* **TEXTE PROPOSÉ**:
__________
Racisme au
Maroc: « Singes, olives et chocolats »
Qird (singe), khanzir (cochon), zeïtoun
(olive), choqlata (chocolat), sale nègre... Au Maroc, les termes
insultants pour désigner les Subsahariens sont légion (voir
encadré). Passe encore qu'un adulte vous gratifie de tels propos,
mais lorsque, dans les bras de son père, un bambin vous traite
effrontément de k'hal (« Noir »), c'est que, sans doute, il y a un
problème. Bien sûr, l'enfant ne comprend pas ce qu'il dit et l'on
n'y prêterait guère attention si les manifestations de ce racisme «
innocent » étaient moins fréquentes dans le royaume. Que les
Marocains soient nationalistes n'a en soi rien de choquant, mais
quand ce nationalisme frôle le chauvinisme ou la xénophobie, il est
temps de tirer la sonnette d'alarme.
Je suis arrivé à
Casablanca à la fin des années 1980. La première fois que j'ai
pris conscience du racisme, c'était à l'université, quand mon
professeur de relations internationales, dans le dessein manifeste de
me ridiculiser, prétendit que le voisin méridional du Burundi
n'était pas, comme je le prétendais, le Zaïre (aujourd'hui, la RD
Congo), mais... le lac Tanganyika ! Prenant à témoin les cinq cents
étudiants présents, l'éminent professeur déplora que « même les
Africains ne connaissent pas l'Afrique ». Je me posais, moi, une
autre question : sur quel continent se trouve donc le Maroc ?
__________
* **DONNÉES FOURNIES**:
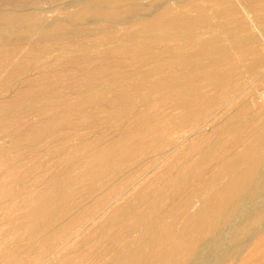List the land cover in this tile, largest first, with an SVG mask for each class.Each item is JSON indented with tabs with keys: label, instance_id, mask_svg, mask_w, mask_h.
Segmentation results:
<instances>
[{
	"label": "bare ground",
	"instance_id": "1",
	"mask_svg": "<svg viewBox=\"0 0 264 264\" xmlns=\"http://www.w3.org/2000/svg\"><path fill=\"white\" fill-rule=\"evenodd\" d=\"M0 264H264V0H0Z\"/></svg>",
	"mask_w": 264,
	"mask_h": 264
},
{
	"label": "rangeland",
	"instance_id": "2",
	"mask_svg": "<svg viewBox=\"0 0 264 264\" xmlns=\"http://www.w3.org/2000/svg\"><path fill=\"white\" fill-rule=\"evenodd\" d=\"M248 82H250V81H248Z\"/></svg>",
	"mask_w": 264,
	"mask_h": 264
}]
</instances>
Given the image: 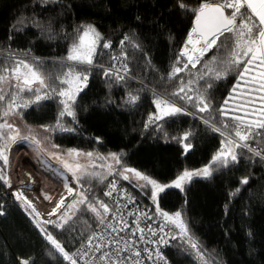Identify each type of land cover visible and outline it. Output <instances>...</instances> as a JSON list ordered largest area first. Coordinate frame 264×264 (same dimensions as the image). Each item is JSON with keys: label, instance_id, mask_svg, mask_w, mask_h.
Instances as JSON below:
<instances>
[{"label": "trees", "instance_id": "obj_1", "mask_svg": "<svg viewBox=\"0 0 264 264\" xmlns=\"http://www.w3.org/2000/svg\"><path fill=\"white\" fill-rule=\"evenodd\" d=\"M181 2L198 7L201 0H0V51L3 53L0 64L10 66L18 59L34 62L31 58L37 57L43 61L39 67L45 75L67 71L61 69L60 62L81 25H93L103 38L101 44L109 42L111 45L108 49L98 45L94 63L102 67L89 68L87 86L77 97L75 118H63L62 123L71 131L53 127L61 107L58 98L18 109L19 114L10 117H15L26 132L41 129L46 144L56 154L66 155L69 149L93 153L92 158L100 166L93 163L89 168L92 175L79 182L76 180L77 193L87 196L90 203L100 200L110 206L103 191L111 179H117L162 221L157 205L170 215L180 211L207 264H264V162L249 159L245 152L239 163L217 169L207 178L195 177L183 191L165 189L155 203L151 185L141 187L144 181L123 178V175L134 177L132 173L120 174L123 168H131L165 185L184 170L203 168L223 139L205 120L215 122L217 127H222L223 123L231 125L232 117L244 115L238 105L259 95L255 91L243 95L253 87L245 81L259 71L256 66H250L239 86L235 72L212 82L209 89L212 109L209 111L199 113L185 105L187 114L145 127L149 114L156 111L153 90L157 93L174 90L173 83L162 81L161 77L166 76L175 63L192 28L194 16L179 12ZM126 35L130 42L122 44ZM9 54H14L12 59ZM214 54L210 53L205 59ZM124 64L128 66L127 73L122 70ZM113 65L121 69L123 80L117 81L115 75L105 77L103 69ZM200 68L201 65L189 66L188 72L180 75L185 80L195 78ZM193 87L207 88V84L200 81ZM234 87L236 92H233ZM0 88L5 94L13 91L11 82ZM129 93L139 96L135 104L125 103ZM226 99L229 103L225 106ZM222 107L227 116L220 115ZM248 107L258 109L259 99ZM10 117H0V122ZM13 126L17 130L18 127ZM42 126H49V130L45 131ZM186 132L191 135L187 141L180 142ZM185 143L191 145L187 152ZM252 146L264 148V141ZM111 153L117 154L120 164L109 161ZM0 176L6 177L3 159H0ZM244 177L248 178L247 184L240 183ZM7 187L8 183L0 180V264H20L23 259H29L30 264H65L62 255L45 239L41 228L51 233L70 254L98 225L95 214L88 211L86 205H77L80 211L63 228L55 227V223L68 211L66 207L53 224H44L21 202L5 196ZM236 189H240L239 192ZM77 193L73 199L80 198ZM96 206L103 213V209ZM172 231L178 234V230L173 228ZM166 256L171 264H202L196 250L179 238L166 250Z\"/></svg>", "mask_w": 264, "mask_h": 264}, {"label": "snow or ice", "instance_id": "obj_2", "mask_svg": "<svg viewBox=\"0 0 264 264\" xmlns=\"http://www.w3.org/2000/svg\"><path fill=\"white\" fill-rule=\"evenodd\" d=\"M179 6L181 10L193 14V26L188 32L185 44L180 50L175 63L171 66L166 76L161 77L162 81L172 82L174 90L166 91V93H157L153 90V105L156 111L149 114L145 127L147 128L150 124L168 117H175L182 113L187 114L185 105H190L199 113L209 111L212 109V100L209 96L212 82L224 79L228 74L235 72L238 76L237 86H239L240 81L245 80L246 75L249 73L250 66H256L259 71L251 80L245 81L253 85V87L249 88L248 92L243 93V95L248 96L253 91L259 93V95L253 99H245L238 105V110L243 111L244 115L232 117L234 123L231 125L223 123L222 127H217L215 122L210 123L205 120V124H208L213 132L219 133L223 139L221 140L220 148L211 157L209 164L203 168L195 171L184 170L170 185H161L156 180L135 169L123 168L121 175L125 172L132 173L135 178L145 182L141 187L152 186V200L154 203L156 202L157 194L164 191L166 187H175L183 191L184 186L190 183L193 177L207 178L217 169L227 168L232 164L239 163L245 152L249 154V159H259L264 162V148L252 146L257 141H264V0H201L198 7H189L182 2ZM76 33L77 35L72 44L69 45L67 55L60 62L61 69L66 68L67 71H60L56 75H45L40 71L39 67L43 61H40L37 57L31 58L34 62L18 59L10 66L8 64H0V85L11 82V88L13 89V91L5 94L4 90L0 88V117L18 115V109L28 108L30 105L43 100L58 98V103L61 107L57 115L56 124L53 127L71 131L70 128L65 127L62 123L63 118L66 116L75 118L77 97L87 86L89 68L102 67L94 63V58L98 54V45L103 49L111 47L109 42L101 44L103 38L91 24L79 26L76 29ZM125 41L130 42L128 35L124 37L121 43L123 44ZM134 46L139 47V45ZM213 52H215L214 55L205 59ZM2 54V51H0V55ZM28 55V53H25V56ZM13 56L14 54H9V59H12ZM113 59H116V57H113ZM182 61L184 62L180 66ZM197 65H201V68L198 69V74L195 78L185 80L180 75L188 72L189 66L196 68ZM122 70L124 73L129 71L127 64L122 66ZM103 71L105 77L115 75L117 81L125 78L120 75L121 69H116L115 65L112 68H105ZM188 74L190 77L192 76L190 72ZM178 79L179 82L176 83ZM200 81L207 84V88L193 87L194 84H198ZM233 92H236L235 87ZM25 93L31 95L26 97ZM255 99H259L260 107L258 109H249L248 105L255 103ZM138 100L139 96L129 93L125 103L135 104ZM228 103L229 100L226 99L224 105L226 106ZM220 115L227 116V111L224 107L220 109ZM42 127H44L45 131L49 130V126ZM190 135V132H186L180 138V142L187 141ZM18 139L27 140L28 137H20L19 132L6 119L0 122V159H3L5 164L8 161L6 154L8 148ZM32 139L38 143L35 137H32ZM53 147L56 146L53 145ZM190 147L189 143H185L184 151L187 152ZM82 155L91 158L93 153H80L75 149L67 150L68 157L75 158ZM55 158L62 161L63 168L72 172L77 182L85 176L92 175L79 163H69L68 160H64L59 155H56ZM109 158L116 164L121 163L120 158L115 153H111ZM109 171L111 173L110 165ZM123 178L129 179L127 175H123ZM0 180H4L6 184L8 183L5 176H0ZM240 183L247 184L248 178H242ZM65 187L69 194L73 193L72 188H68L67 185ZM109 187L110 190L105 192L104 195L111 197L113 191H115V184L113 183ZM239 190L236 189L237 192ZM16 195L17 199L21 200L22 205H26L35 212L31 202L22 193H17ZM77 195L80 198L78 200L74 198L66 206L63 199H61L57 203L56 208L50 213V215H55L62 206L68 210L61 214L60 222L55 223V227L63 228L80 211L77 205H86L87 210L95 214L98 225L103 226L105 230L111 229L112 232H118L128 228V221L124 219L123 215L119 214L121 212L119 199L115 201L113 210L103 201L97 200L95 204H92L88 201L87 196L82 193H77ZM230 195H235V193H230ZM96 205L103 209V213L98 210ZM157 213L164 221L163 224L158 226V229L152 228L151 225L147 226V229L141 228L139 225L141 217L147 220L154 218L146 212L138 213L136 214L137 219L133 221L136 228L135 231L131 232V235L135 236L139 233V240L143 242L145 240V230L153 236L157 234V230L160 233H165V235L160 237L159 241H155L157 244H166L167 239L165 237L173 240L179 238L196 250L197 257L201 259L202 264H207L199 251L198 243L189 234L188 226L183 219L182 213L177 211L170 215L161 211L158 205ZM36 215L38 216L39 214L36 213ZM112 220H115L116 224H113ZM45 223L53 224L54 222L48 220ZM37 226H40L39 221H37ZM169 226L171 228L166 233L165 228ZM173 228L178 230V234L172 231ZM41 231L49 244L62 255L63 260L69 261L70 264H77L76 257L83 259L89 256L90 253L95 256L96 252H101L102 248L107 246L106 244L95 243L97 239L102 242L105 241L103 233L98 237L93 233L87 237V246L82 243L81 249L70 255L51 233H48L44 228H41ZM120 239H123V237ZM112 242L115 243L116 247L111 252H101V255L97 258L100 264H126V262L128 264H142L141 259H131L133 256H141L140 251L133 247L132 241H125L123 246H121L120 240H116L113 237ZM125 251L129 252L130 256L122 257L121 253ZM143 251L151 259L153 254L148 249ZM155 256L157 260L167 264L159 249L156 250ZM20 264H30V260L23 259ZM84 264H93V262L85 260Z\"/></svg>", "mask_w": 264, "mask_h": 264}, {"label": "rangeland", "instance_id": "obj_3", "mask_svg": "<svg viewBox=\"0 0 264 264\" xmlns=\"http://www.w3.org/2000/svg\"><path fill=\"white\" fill-rule=\"evenodd\" d=\"M189 7L195 6L189 5ZM178 9L182 15L192 14L191 12L181 10L180 6ZM7 121L9 123L12 121V125L18 127L17 131L19 134H22L20 137H28L27 140L18 139L15 143H12L7 150L6 154L8 161L7 164H5V172L7 179H9V190L16 197L17 193H22L23 196L31 202L32 206L36 208L37 211H39L45 218L53 217L54 215H50V213H52L53 209L56 208L57 203L63 199L64 203L68 202L67 204H69L77 193L76 179L73 177L72 172L65 170L63 168L62 161L56 159L55 156L59 155L63 157L64 160H68V162L72 164L79 163L87 172H89V168L94 165L93 163L96 162L95 166L100 165H98L97 161L92 157L90 158L82 155L71 158L68 157L67 154H56L50 146L46 144V139L43 137L44 132L41 129L33 128L31 131L26 132L22 128V124L17 122L15 117H10ZM32 137H35L38 143L33 141ZM44 154H46L49 159ZM109 161L112 164H116L110 158ZM77 175H79V173H77ZM128 177L130 180L142 182L135 177ZM170 184L171 183L165 185ZM65 185H67L68 188L73 189L72 194L68 193ZM167 188L175 187H166L165 189ZM160 193L161 192L157 194V197ZM18 201L21 202L19 199ZM24 206L29 211L31 210L26 205Z\"/></svg>", "mask_w": 264, "mask_h": 264}, {"label": "built area", "instance_id": "obj_4", "mask_svg": "<svg viewBox=\"0 0 264 264\" xmlns=\"http://www.w3.org/2000/svg\"><path fill=\"white\" fill-rule=\"evenodd\" d=\"M115 184V191H113V195L111 197L109 196H105L106 199L108 200L109 204H110V208H113L114 210V204L115 201L117 199H119L120 205H121V212L119 213L120 215L124 216V219L128 221V228L125 229L124 231H118V232H112L111 229H107L105 230L103 228V226H99L97 225L96 228L88 235H92L93 233H95L97 235V237L103 233L105 235V241H99V239H97L95 241V243H102V244H106V247H103L101 252H111L113 250V248L116 247L115 243L112 242L113 237L116 240H120V245L123 246L125 241H132L133 242V247L140 251L141 256L140 257H131L132 260L135 259H141L142 260V264H163L162 261H159L156 259L155 256V252L157 249L160 250V252L162 253V255L164 256L165 260L167 261V264H171V262L169 261V259L166 256V250L173 244V242L176 240L170 239L168 237H165L167 239V243L166 244H157L155 243V241H159L160 237L165 235V233H160L157 230V234L155 236H153L150 232H148L147 230H145L144 232V236H145V240L143 242H141L139 240V233H137L135 236L131 235L132 231H135L136 225L133 223L134 220L137 219V215L138 213H148L149 216L153 217L154 219L152 220H147L144 219L143 217L140 218L139 220V225L141 228H145L147 229V226L151 225L152 228L154 229H158V226L163 224L164 222L156 215V213L150 208L148 207L142 200H140L134 193H132L126 186H124L119 180L117 179H111L105 186V189L103 191V194L107 191L110 190V185L111 184ZM5 196L8 197H13L14 199L18 200L16 196H14L13 193H11V191L9 190V184L8 187L6 189L5 192ZM68 202H65L64 205L66 206ZM126 205V207H125ZM65 207L62 206L61 209H59L57 211V213L53 216V217H49V218H45L39 211H37L36 208L35 212L32 211V209L30 210L31 214L36 217L40 222L45 223L48 220H52L54 221L56 219V217L63 211ZM36 213H38L39 215L37 216ZM110 219V217H109ZM113 224H116L115 220L111 221ZM169 228H165V232L167 233L169 231ZM87 236V237H88ZM87 237L77 246V248L70 253L74 254L77 252L78 249H81L82 247V243L87 246ZM121 237H123V239H120ZM151 241V242H150ZM144 249H148L149 252H151L153 255L151 257V259H149L146 255V253L143 251ZM101 252H96L95 256H93L91 253L89 254V256L84 257L83 259H81L80 257H76L77 259V264H84L85 260H89L92 261L93 264H100V262L98 261V257L101 255ZM122 257H128L130 256V253L125 251L121 253ZM65 264H70L69 261H65ZM126 264H128V262H126Z\"/></svg>", "mask_w": 264, "mask_h": 264}, {"label": "bare ground", "instance_id": "obj_5", "mask_svg": "<svg viewBox=\"0 0 264 264\" xmlns=\"http://www.w3.org/2000/svg\"><path fill=\"white\" fill-rule=\"evenodd\" d=\"M29 161V160H28ZM24 162H26V161H24ZM31 163V162H30ZM24 168V167H23ZM27 168V167H26ZM42 175V174H41ZM43 177V176H42ZM47 178V177H46ZM30 181V180H29ZM49 184V183H48Z\"/></svg>", "mask_w": 264, "mask_h": 264}, {"label": "water", "instance_id": "obj_6", "mask_svg": "<svg viewBox=\"0 0 264 264\" xmlns=\"http://www.w3.org/2000/svg\"><path fill=\"white\" fill-rule=\"evenodd\" d=\"M194 22V21H193ZM192 26H193V24H192ZM183 48V47H182ZM8 180V183H9V179H7Z\"/></svg>", "mask_w": 264, "mask_h": 264}]
</instances>
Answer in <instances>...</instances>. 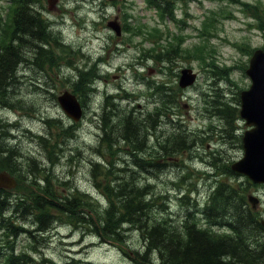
__________
* **À FAIRE**:
[a] Recopiez le passage du texte sur le racisme au Maroc qui va de « Qird (singe), khanzir » jusqu'à « la sonnette d'alarme. ».
[b] Répondez à ces questions d'après le texte sur le racisme au Maroc :
(i) Que veut dire le mot « qird » ?
(ii) À quelle période a eu lieu l'arrivée à Casablanca ?
(iii) Combien d'étudiants étaient présents dans la salle ?

* **CORRIGÉS**:
[a]
Qird (singe), khanzir (cochon), zeïtoun
(olive), choqlata (chocolat), sale nègre... Au Maroc, les termes
insultants pour désigner les Subsahariens sont légion (voir
encadré). Passe encore qu'un adulte vous gratifie de tels propos,
mais lorsque, dans les bras de son père, un bambin vous traite
effrontément de k'hal (« Noir »), c'est que, sans doute, il y a un
problème. Bien sûr, l'enfant ne comprend pas ce qu'il dit et l'on
n'y prêterait guère attention si les manifestations de ce racisme «
innocent » étaient moins fréquentes dans le royaume. Que les
Marocains soient nationalistes n'a en soi rien de choquant, mais
quand ce nationalisme frôle le chauvinisme ou la xénophobie, il est
temps de tirer la sonnette d'alarme.

[b]
(i) Singe.
(ii) À la fin des années 1980.
(iii) Cinq cents.